## WORK ITEM
Of all the lines below, return only those starting with the line holding "hfov_deg: 11.1" and going on through the line holding "f_number: 4", exactly as written.

= = = = = = =

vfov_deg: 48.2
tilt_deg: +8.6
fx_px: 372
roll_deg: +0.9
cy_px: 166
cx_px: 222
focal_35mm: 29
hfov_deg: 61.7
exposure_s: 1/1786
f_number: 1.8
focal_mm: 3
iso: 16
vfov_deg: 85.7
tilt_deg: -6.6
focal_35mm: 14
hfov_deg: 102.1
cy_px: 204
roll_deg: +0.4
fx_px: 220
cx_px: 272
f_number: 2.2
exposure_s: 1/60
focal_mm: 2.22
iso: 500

= = = = = = =

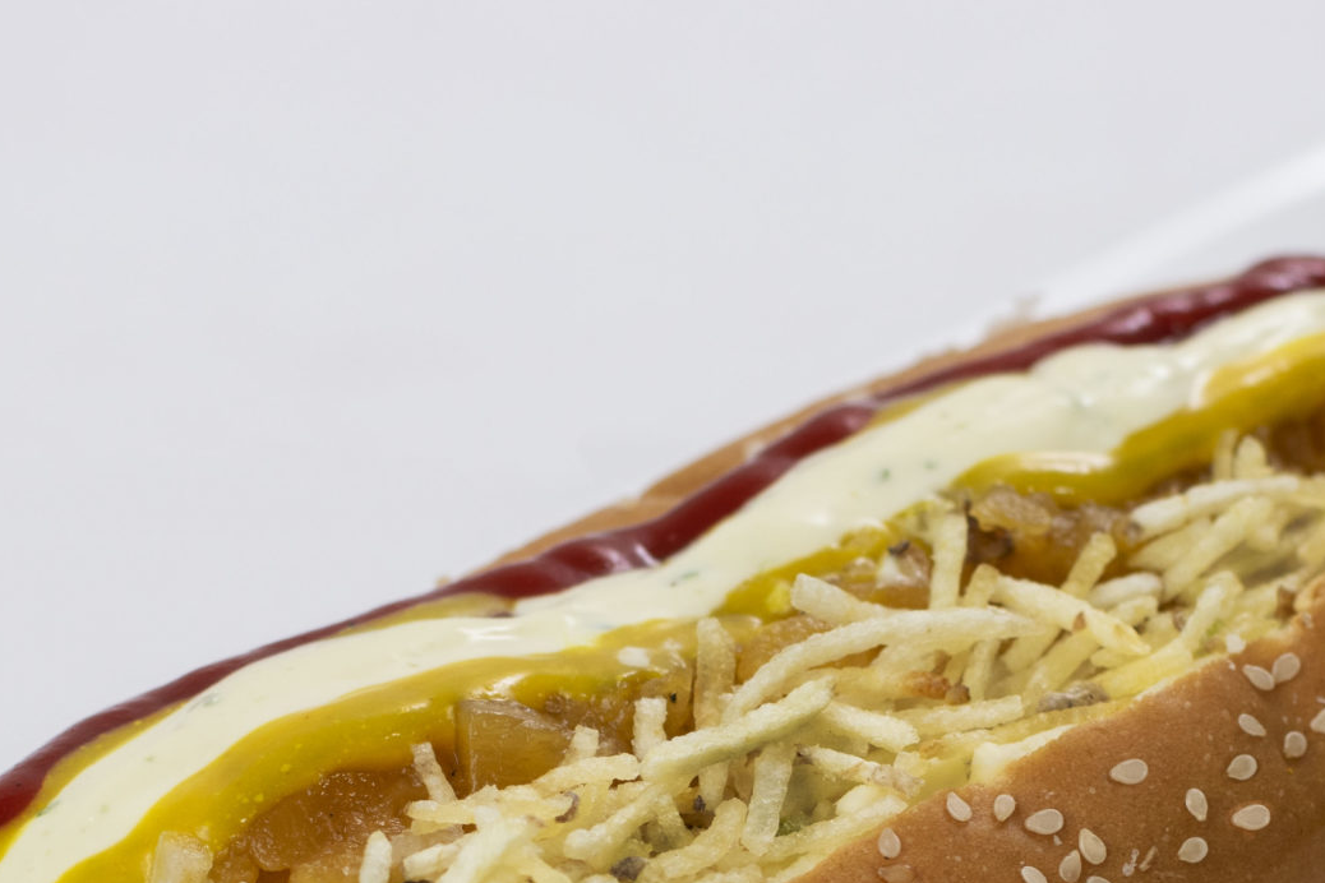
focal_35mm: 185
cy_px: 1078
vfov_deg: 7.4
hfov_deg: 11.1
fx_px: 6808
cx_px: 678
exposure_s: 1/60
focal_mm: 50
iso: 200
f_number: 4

= = = = = = =

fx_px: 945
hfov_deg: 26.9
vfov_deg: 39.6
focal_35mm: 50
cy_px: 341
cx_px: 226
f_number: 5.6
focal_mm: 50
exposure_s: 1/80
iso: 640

= = = = = = =

## RESPONSE AREA
hfov_deg: 11.1
fx_px: 6808
cx_px: 678
exposure_s: 1/60
focal_mm: 50
iso: 200
f_number: 4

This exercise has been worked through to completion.